First, we agree that more languages are required to make a full multilingual comparison, and hope that our work describing the process of obtaining translations in the languages we cover enables others to repeat the process in other languages.
Second, we agree that manual translations are generally preferable, but this was not feasible for the scale of our dataset. Therefore, we chose to systematically have the automatic translations checked by native speakers. In particular, we asked them to check all prompts and answer detection phrases, and those translations for which the Google Translate API and the NLLB model differed. This resulted in 90-99% of the context templates, 50-92% of the questions, and 35-89% of (often single word) target groups and terms used for template diversity being manually checked, depending on the language.
Third, we will make sure to include the date for GPT3.5-Turbo.
Paper Summary:
This paper presents MBBQ (Multi-lingual Bias Benchmark for Question-Answering), which is curated and translated from the English BBQ dataset to Dutch, Spanish, and Turkish. This dataset is curated to contain only common stereotypes across these languages (and cultures). With the dataset, the experiments show that the current 7 LLMs have a severe bias in some non-English than one in English and cross-lingual differences in bias.
Summary of Strengths:
- MBBQ is a valuable and timely dataset to investigate social bias in LLMs in non-English languages.
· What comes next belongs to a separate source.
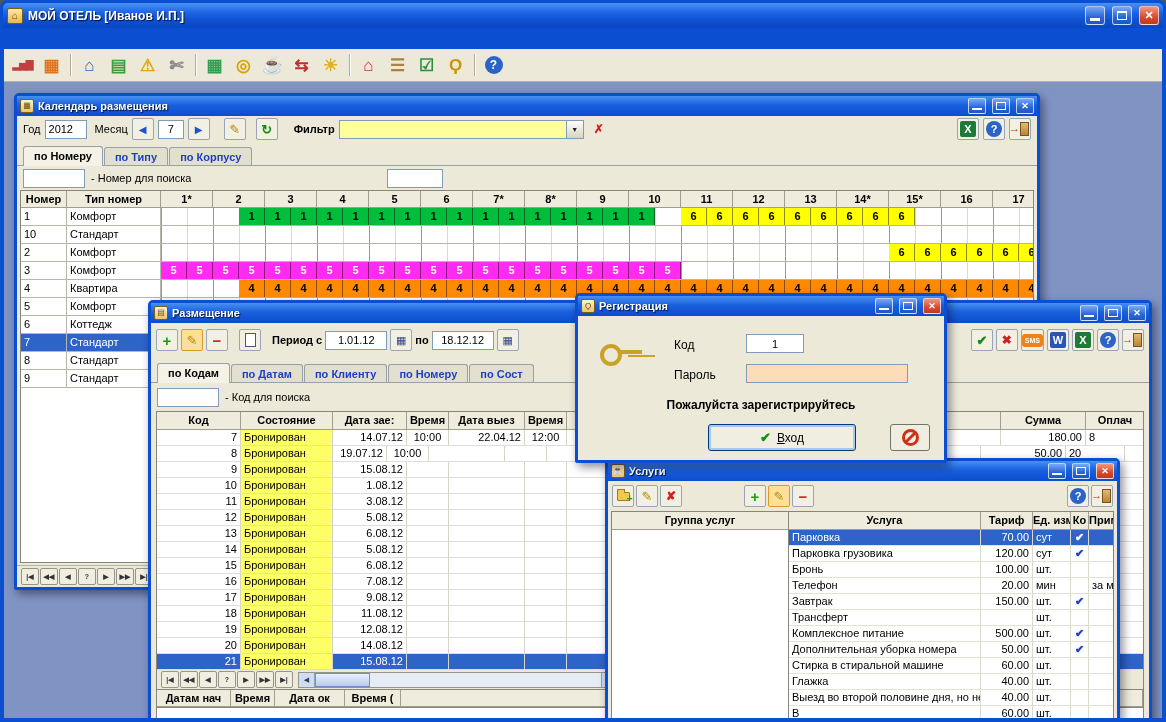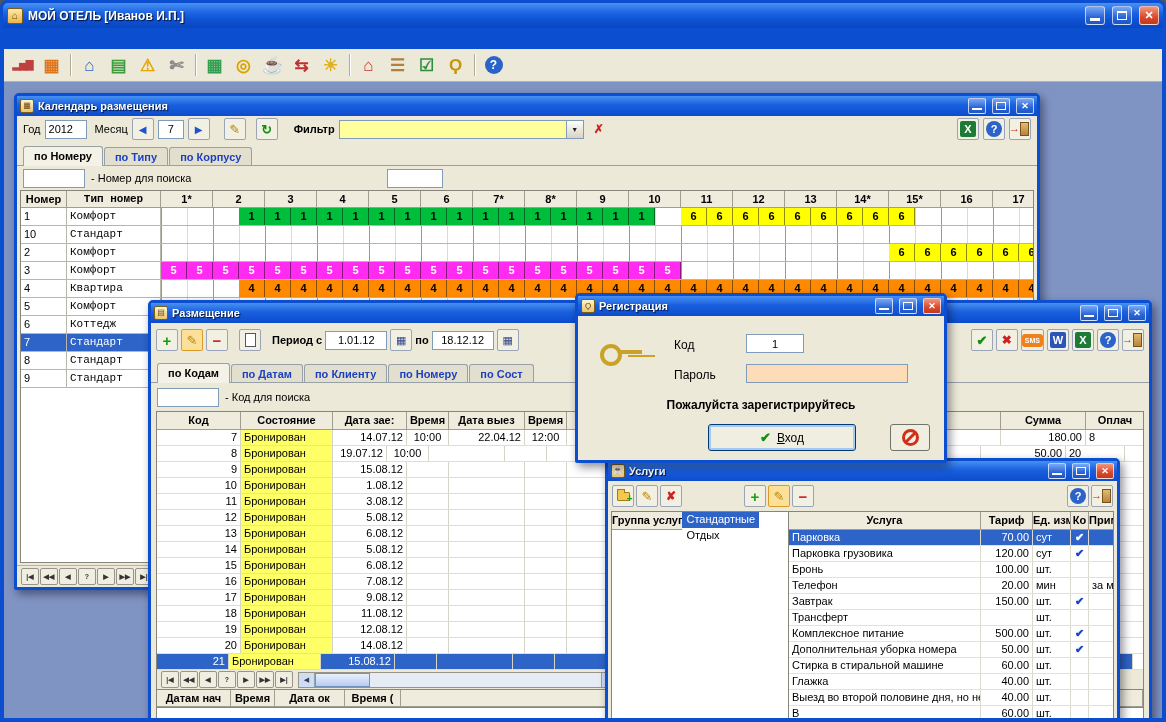"Тип номер" .cal-c2 { font-family: Liberation Mono, monospace -> none }
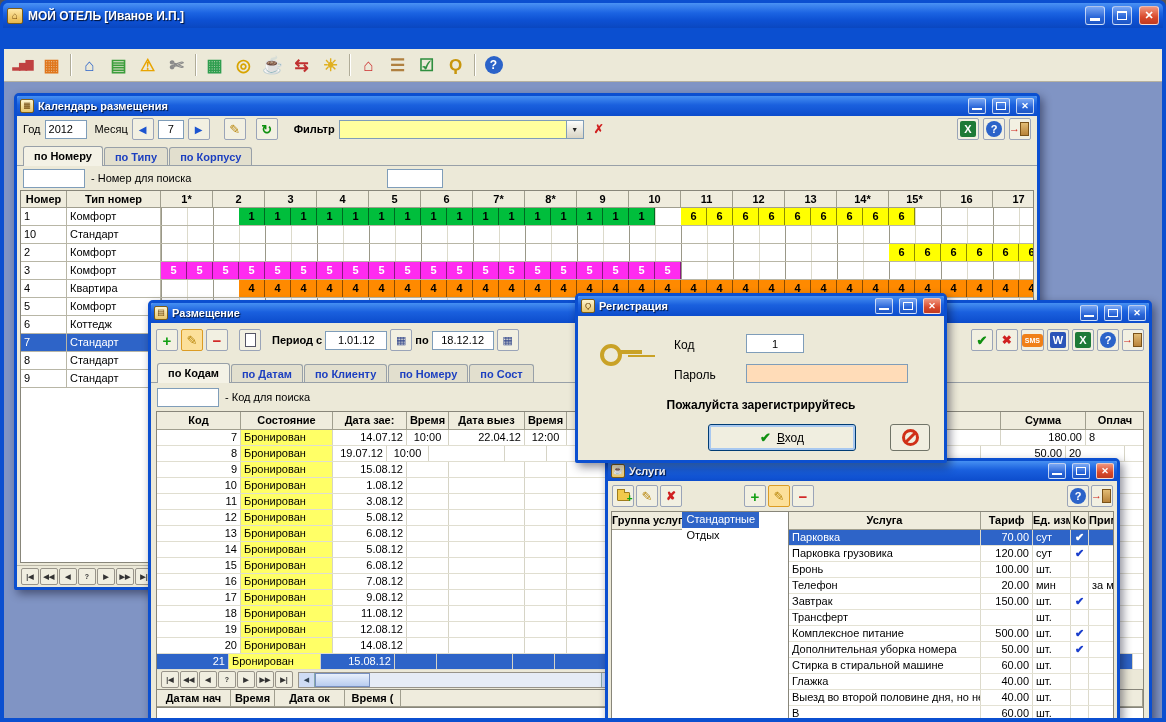"Группа услуг" .s-list { flex-direction: none -> column }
- Reasonable and soundly construction of the dataset and evaluation processes.
- Evaluation results across several LLMs underscore their performance gaps in non-English languages.
Summary of Weakness:
- The dataset only spans a small set of languages (Dutch, Spanish, Turkish and English), which would be insufficient to measure bias in a broader multi-lingual setting.
- The current manuscript needs to be improved for the inclusion of some details, including the discussion section and experimental details, which should be modified in the camera-ready version.
Overall, this paper is clearly and soundly written and would be expected to contribute to the community.